The film has a soundtrack by Thomas Newman, who among his other films did the soundtrack for one of my favorites (also by Sam Mendes), Road to Perdition. I identified the composer's work right away, and the main themes sound exactly like those in Perdition. This isn't necessarily a bad thing--the music is lovely and melancholy and evocative--but the sameness to one of my favorite films rather surprised me. I think I'll still buy the soundtrack. The movie has a very Coen Brothers ending--not to say it ends with a surprise or a big twist; it doesn't. But like so many good stories there are several threads we might follow, and the ending draws us perhaps away from the obvious.

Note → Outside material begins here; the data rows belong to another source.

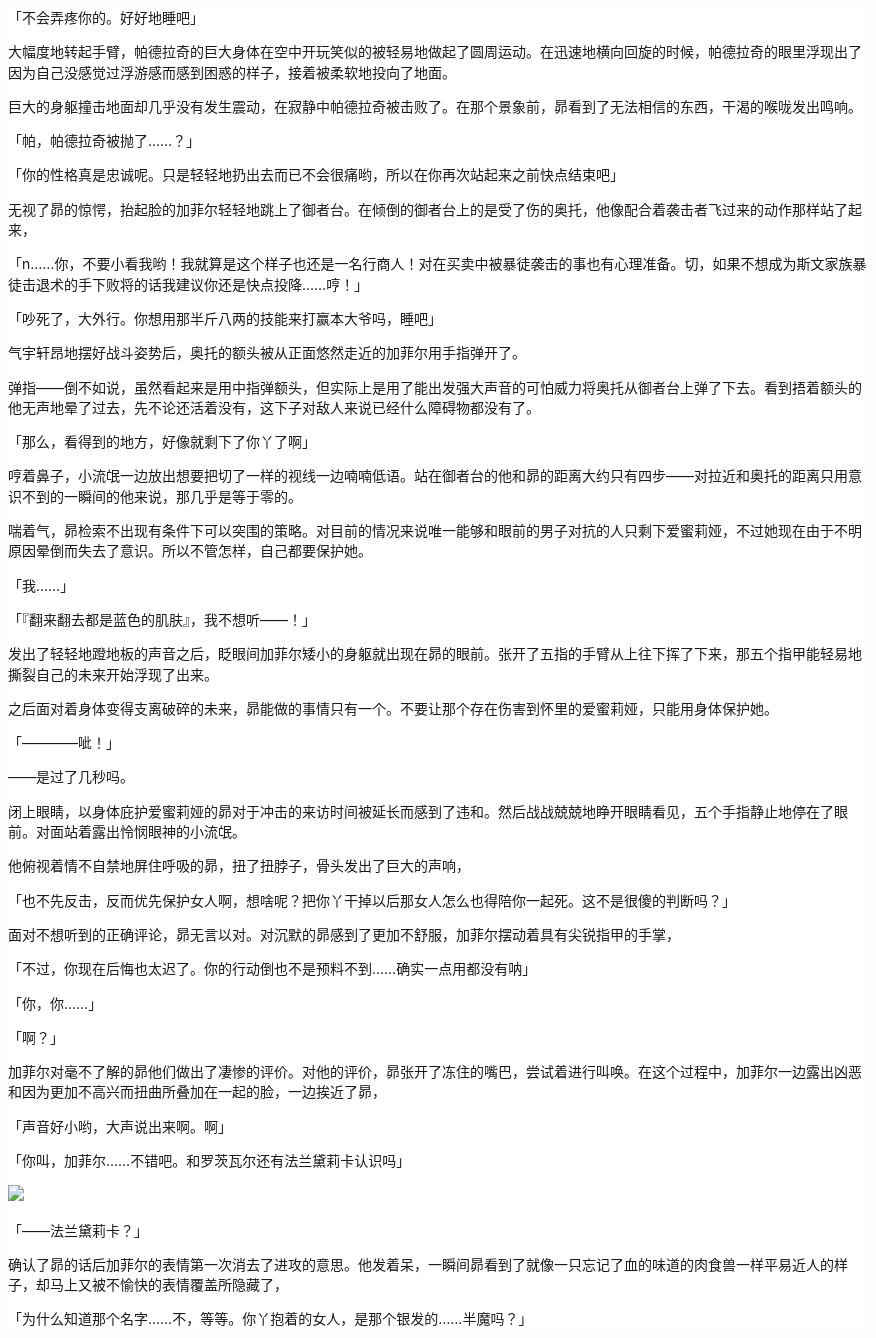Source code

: 「不会弄疼你的。好好地睡吧」

大幅度地转起手臂，帕德拉奇的巨大身体在空中开玩笑似的被轻易地做起了圆周运动。在迅速地横向回旋的时候，帕德拉奇的眼里浮现出了因为自己没感觉过浮游感而感到困惑的样子，接着被柔软地投向了地面。

巨大的身躯撞击地面却几乎没有发生震动，在寂静中帕德拉奇被击败了。在那个景象前，昴看到了无法相信的东西，干渴的喉咙发出鸣响。

「帕，帕德拉奇被抛了……？」

「你的性格真是忠诚呢。只是轻轻地扔出去而已不会很痛哟，所以在你再次站起来之前快点结束吧」

无视了昴的惊愕，抬起脸的加菲尔轻轻地跳上了御者台。在倾倒的御者台上的是受了伤的奥托，他像配合着袭击者飞过来的动作那样站了起来，

「n……你，不要小看我哟！我就算是这个样子也还是一名行商人！对在买卖中被暴徒袭击的事也有心理准备。切，如果不想成为斯文家族暴徒击退术的手下败将的话我建议你还是快点投降……哼！」

「吵死了，大外行。你想用那半斤八两的技能来打赢本大爷吗，睡吧」

气宇轩昂地摆好战斗姿势后，奥托的额头被从正面悠然走近的加菲尔用手指弹开了。

弹指――倒不如说，虽然看起来是用中指弹额头，但实际上是用了能出发强大声音的可怕威力将奥托从御者台上弹了下去。看到捂着额头的他无声地晕了过去，先不论还活着没有，这下子对敌人来说已经什么障碍物都没有了。

「那么，看得到的地方，好像就剩下了你丫了啊」

哼着鼻子，小流氓一边放出想要把切了一样的视线一边喃喃低语。站在御者台的他和昴的距离大约只有四步――对拉近和奥托的距离只用意识不到的一瞬间的他来说，那几乎是等于零的。

喘着气，昴检索不出现有条件下可以突围的策略。对目前的情况来说唯一能够和眼前的男子对抗的人只剩下爱蜜莉娅，不过她现在由于不明原因晕倒而失去了意识。所以不管怎样，自己都要保护她。

「我……」

「『翻来翻去都是蓝色的肌肤』，我不想听――！」

发出了轻轻地蹬地板的声音之后，眨眼间加菲尔矮小的身躯就出现在昴的眼前。张开了五指的手臂从上往下挥了下来，那五个指甲能轻易地撕裂自己的未来开始浮现了出来。

之后面对着身体变得支离破碎的未来，昴能做的事情只有一个。不要让那个存在伤害到怀里的爱蜜莉娅，只能用身体保护她。

「――――呲！」

――是过了几秒吗。

闭上眼睛，以身体庇护爱蜜莉娅的昴对于冲击的来访时间被延长而感到了违和。然后战战兢兢地睁开眼睛看见，五个手指静止地停在了眼前。对面站着露出怜悯眼神的小流氓。

他俯视着情不自禁地屏住呼吸的昴，扭了扭脖子，骨头发出了巨大的声响，

「也不先反击，反而优先保护女人啊，想啥呢？把你丫干掉以后那女人怎么也得陪你一起死。这不是很傻的判断吗？」

面对不想听到的正确评论，昴无言以对。对沉默的昴感到了更加不舒服，加菲尔摆动着具有尖锐指甲的手掌，

「不过，你现在后悔也太迟了。你的行动倒也不是预料不到……确实一点用都没有呐」

「你，你……」

「啊？」

加菲尔对毫不了解的昴他们做出了凄惨的评价。对他的评价，昴张开了冻住的嘴巴，尝试着进行叫唤。在这个过程中，加菲尔一边露出凶恶和因为更加不高兴而扭曲所叠加在一起的脸，一边挨近了昴，

「声音好小哟，大声说出来啊。啊」

「你叫，加菲尔……不错吧。和罗茨瓦尔还有法兰黛莉卡认识吗」

![](/res/img/article/chapter040/05.jpg)

「――法兰黛莉卡？」

确认了昴的话后加菲尔的表情第一次消去了进攻的意思。他发着呆，一瞬间昴看到了就像一只忘记了血的味道的肉食兽一样平易近人的样子，却马上又被不愉快的表情覆盖所隐藏了，

「为什么知道那个名字……不，等等。你丫抱着的女人，是那个银发的……半魔吗？」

I recommend it, though I didn't find it fun to watch exactly. There is a good deal of tension throughout the story, which is either one's bag or not. But it's a passionate and very thought-provoking story wonderfully told.

Grade: A-

1 comment:

dbackdad said...

As you say, there is no denying the art of this movie. I thought it was superbly cast and Mendes' direction was flawless. Winslet and Leo are two of my favorite actors and this finds them at the top of their craft. The combination of all these things along with the cinematography and set design does a great job of evoking the seeds of suburban malaise. Back then, I think people thought this was the height of civilization, but as the last 40 years have shown, it was perhaps the end. Cookie-cutter houses, cookie-cutter lives. Great if you just want to fit in, but not so great if you have any soul whatsoever. April is not quite ready to be a Stepford wife.

All that being said, the movie still left me a little wanting. I'd rate it a strong B. And my criticism is not necessarily because it is almost universally depressing. I love plenty of movies that are. I'm not sure I can even put my finger on why it didn't completely resonate with me.